Segment Start: EXCERPTED RECORDS

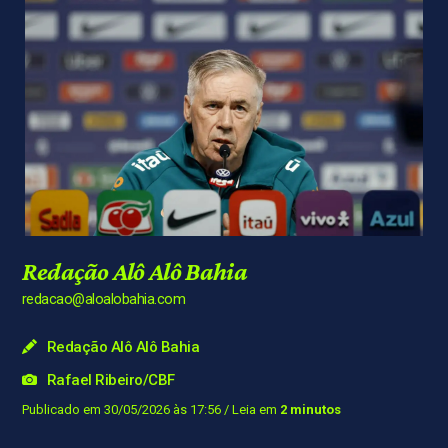
Redação Alô Alô Bahia
redacao@aloalobahia.com
Redação Alô Alô Bahia
Rafael Ribeiro/CBF
Publicado em 30/05/2026 às 17:56
/ Leia em
2 minutos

Segment End: EXCERPTED RECORDS

**ASSIGNMENT:** Copy the text lines from the entries above verbatim, keeping the original line breaks. Leave the pictures out.

**COMPLETED TASK:**
Redação Alô Alô Bahia
redacao@aloalobahia.com
Redação Alô Alô Bahia
Rafael Ribeiro/CBF
Publicado em 30/05/2026 às 17:56
/ Leia em
2 minutos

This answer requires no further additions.